Где-то в глубине головы настойчивый голос внушал Дэвиду: пора на вокзал. Этот голос – голос, который извечно взывал к благоразумию, советовал от чего-то воздержаться, поостеречься, соблюдать осторожность, – составлял у литератора примерно десять процентов мыслительного объема. Еще тридцать процентов злодейски нашептывали обратное: наплевать, действовать наперекор и вопреки всему.
Остальное клубилось роем невнятицы.
Иногда казалось, что он различал гвалт голосов, но звучало это как сумбурная комбинация уличного шума и отдаленного грома летящего в вышине авиалайнера, а потому не исключено, что эти звуки были на самом деле единственными. Если моргнуть, то все фокусировалось: Нью-Йорк серым промозглым днем. Если же отпускать свое внимание в свободное плавание, то картина преображалась.
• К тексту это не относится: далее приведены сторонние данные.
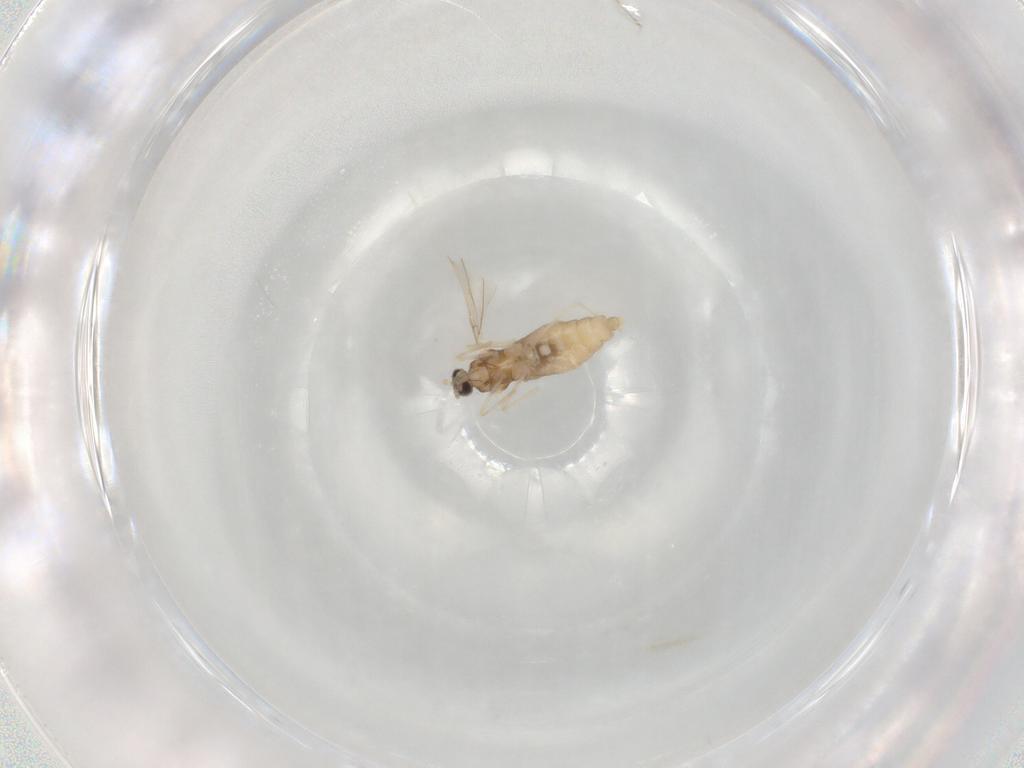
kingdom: Animalia
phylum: Arthropoda
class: Insecta
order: Diptera
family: Cecidomyiidae
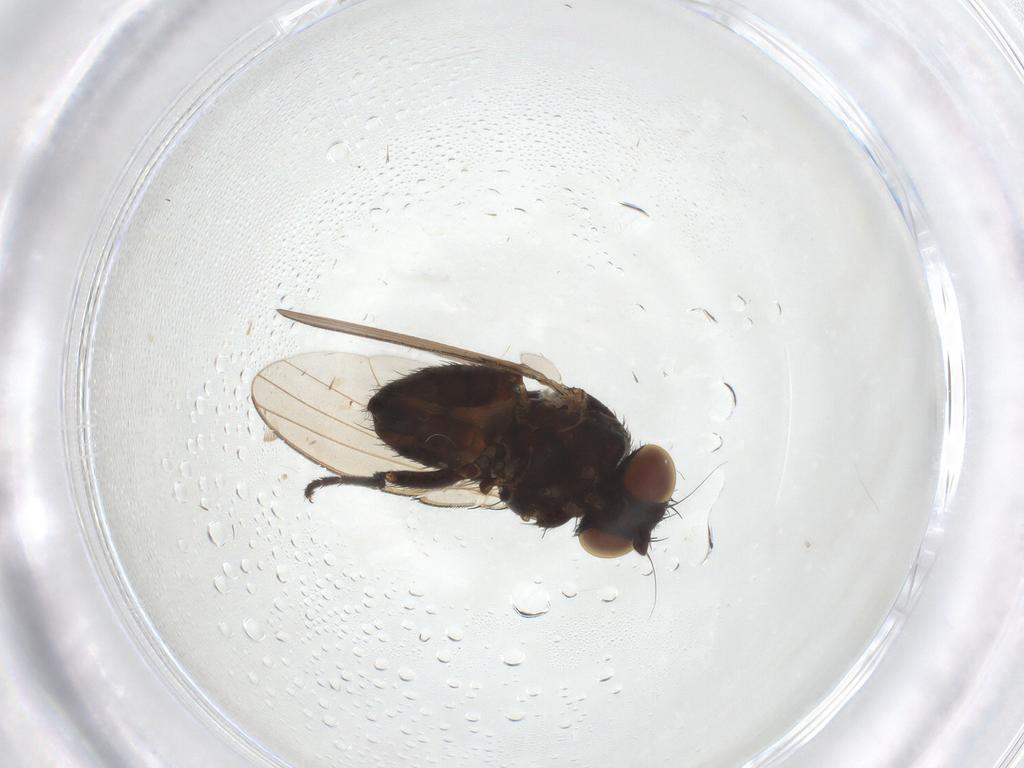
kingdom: Animalia
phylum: Arthropoda
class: Insecta
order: Diptera
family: Milichiidae
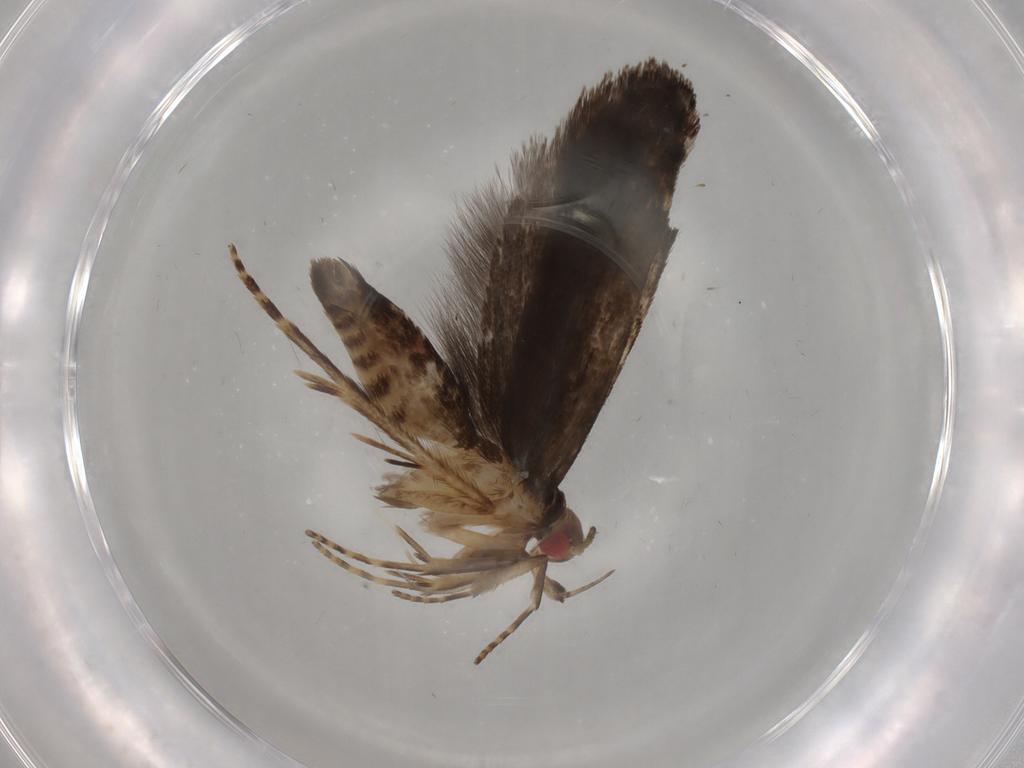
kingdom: Animalia
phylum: Arthropoda
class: Insecta
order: Lepidoptera
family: Gelechiidae
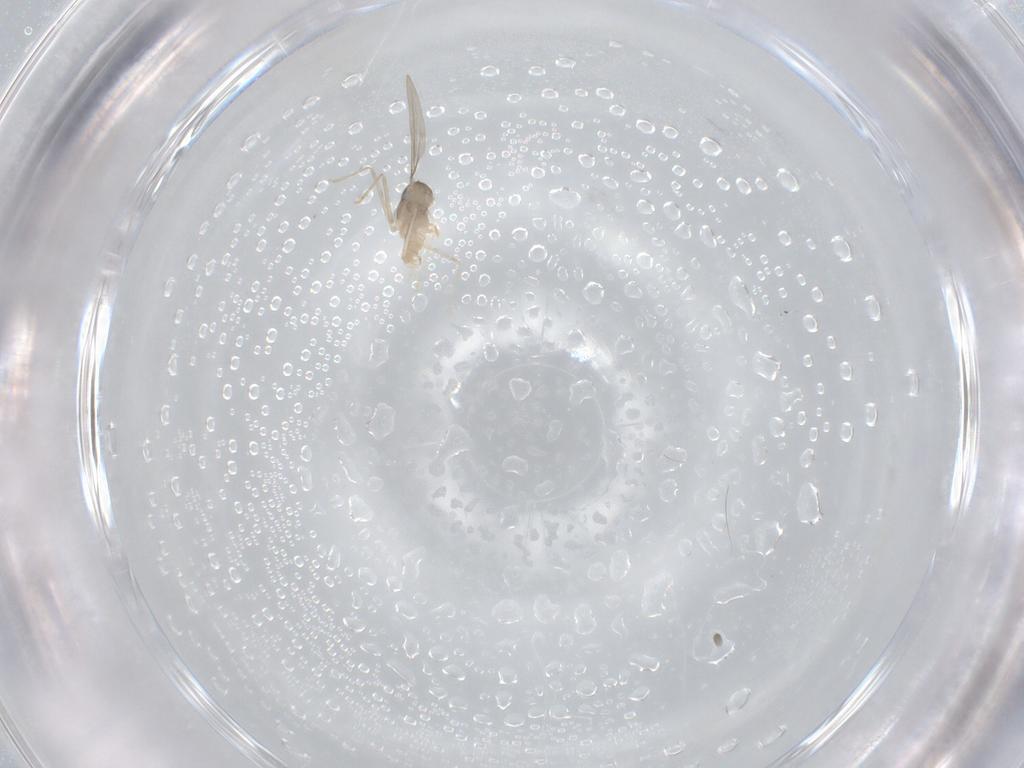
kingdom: Animalia
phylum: Arthropoda
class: Insecta
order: Diptera
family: Cecidomyiidae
Наркотой Дэвид не увлекался (уже одних воспоминаний о том, как на него с террасы по-совиному, не мигая, пялились родители, прежде чем зай-тись визгливым истеричным хохотом, от которого мурашки бежали по коже, хватало ему на то, чтобы сама мысль о «дури» становилась для него несносна), однако сложно жить и расти в наполовину сельской Америке и ни разу не попробовать хотя бы «травки». Из своего единственного опыта с «экстази» писатель упомнил ощущение общей отвязанности, когда реальность сходит с тебя кожурой и ты смотришь на нее как бы со стороны, не понимая толком, ты ли сейчас сделал шаг или же его за тебя сделал окружающий мир, и как вам теперь слиться воедино.
Он наблюдал плавно циркулирующие группы людей, вовлеченных в беседу, – у кого-то серьезную, у кого-то шутливую. По пешеходной зоне вовсю фланировали одиночки, а также пары и тройки людей. Был момент, когда из толпы вышла и остановилась большущая собака, с задумчивой грустинкой глядя на Дэвида, словно в ожидании, что он ей сейчас что-то скажет. Собака, похоже, была одна, без хозяина, и спустя какое-то время она засеменила прочь. Все это происходило в тишине, словно за толстенным стеклом, но иногда как будто лопался пузырь, и тогда сквозь толпу прорывался протуберанец шума – словно бы вдруг открывались двери комнаты, где вовсю кипела вечеринка, на которую тебя не приглашали. Точно так же Дэвида здесь как будто не замечали, но иногда кто-нибудь из этой публики оборачивался и окидывал его любопытным взором, после чего вновь возвращался к прерванной беседе.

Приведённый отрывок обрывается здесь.